Snow believes it was a smart move. "Although the Virtual Pick was not as cool, it saved the company at the time by letting us create a product that the market could handle," he said.
But Fritz said the game gained much of its appeal from players' ability to strut around with a simulated guitar. "I felt like when we did this, it was the beginning of the end," said Fritz.
But Quest For Fame was moderately successful in Japan, where music-based games were more popular than in the United States. Virtual Music created a follow-up that featured Tomoyasu Hotei, a major Japanese rock star, and it also released a version for video arcades. In June 2000, Virtual Music was acquired by Japanese video-game maker Namco Ltd. for $18 million, just as high-tech and Internet stocks were beginning a dramatic collapse. For Virtual Music, the deal's timing was perfect. "It was the exact month the Internet was tanking," said Snow, "so we were happy."
At least until the release of Guitar Hero showed just how great an idea Quest For Fame had been.
Harmonix already faces a patent infringement lawsuit filed earlier this year by Japanese game maker Konami, which claims it patented similar game technology in 2002. Virtual Music also patented its virtual guitar technology. But it's markedly different from the simulated guitars used in Guitar Hero and Rock Band. And there are also big differences in the game software.
Harmonix refused requests for an interview, but Fritz dismissed the idea that the Cambridge company created a knockoff of Quest For Fame. "Whether they stole it or not, it was a good idea," said Snow. "They were at the right place at the right time, and they executed it really well."

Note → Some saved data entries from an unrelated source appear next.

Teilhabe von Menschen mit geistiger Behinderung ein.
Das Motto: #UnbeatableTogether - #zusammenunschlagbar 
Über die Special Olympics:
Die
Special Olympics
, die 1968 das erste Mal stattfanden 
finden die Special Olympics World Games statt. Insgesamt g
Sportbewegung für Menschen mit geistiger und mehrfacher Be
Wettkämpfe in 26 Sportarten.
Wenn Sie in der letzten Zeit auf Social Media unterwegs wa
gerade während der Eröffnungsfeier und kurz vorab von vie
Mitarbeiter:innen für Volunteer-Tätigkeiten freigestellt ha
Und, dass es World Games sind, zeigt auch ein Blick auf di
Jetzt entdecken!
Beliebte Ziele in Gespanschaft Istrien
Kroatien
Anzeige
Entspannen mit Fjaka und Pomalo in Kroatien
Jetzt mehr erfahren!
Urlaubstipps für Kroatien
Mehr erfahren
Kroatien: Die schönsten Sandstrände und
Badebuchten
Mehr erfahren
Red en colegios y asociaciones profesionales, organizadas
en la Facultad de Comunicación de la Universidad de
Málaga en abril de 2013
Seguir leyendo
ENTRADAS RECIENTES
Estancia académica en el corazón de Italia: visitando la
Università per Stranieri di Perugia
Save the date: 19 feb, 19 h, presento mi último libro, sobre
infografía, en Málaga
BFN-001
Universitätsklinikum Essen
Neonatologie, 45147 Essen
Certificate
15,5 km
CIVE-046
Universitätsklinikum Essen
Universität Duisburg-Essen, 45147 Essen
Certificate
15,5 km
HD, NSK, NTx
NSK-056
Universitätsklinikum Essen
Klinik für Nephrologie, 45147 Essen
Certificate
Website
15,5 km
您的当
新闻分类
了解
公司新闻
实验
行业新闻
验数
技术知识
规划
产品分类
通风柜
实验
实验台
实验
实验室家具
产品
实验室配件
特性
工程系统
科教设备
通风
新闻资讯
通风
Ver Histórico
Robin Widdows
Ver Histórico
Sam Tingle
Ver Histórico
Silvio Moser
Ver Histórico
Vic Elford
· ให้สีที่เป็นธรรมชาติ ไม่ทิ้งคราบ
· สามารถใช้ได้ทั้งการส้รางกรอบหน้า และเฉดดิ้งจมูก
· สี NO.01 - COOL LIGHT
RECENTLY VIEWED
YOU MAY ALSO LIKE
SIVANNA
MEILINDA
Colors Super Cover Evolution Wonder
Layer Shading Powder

Harmonix cofounders Alex Rigopulos and Eran Egozy were recently paid a $150 million bonus by parent company Viacom Inc. as a reward for the extraordinary success of their Rock Band games. And the two men are set to receive the same amount next year. It's the kind of massive payday that Fritz, Snow, and other veterans of Virtual Music might have enjoyed, if they hadn't made their move too soon.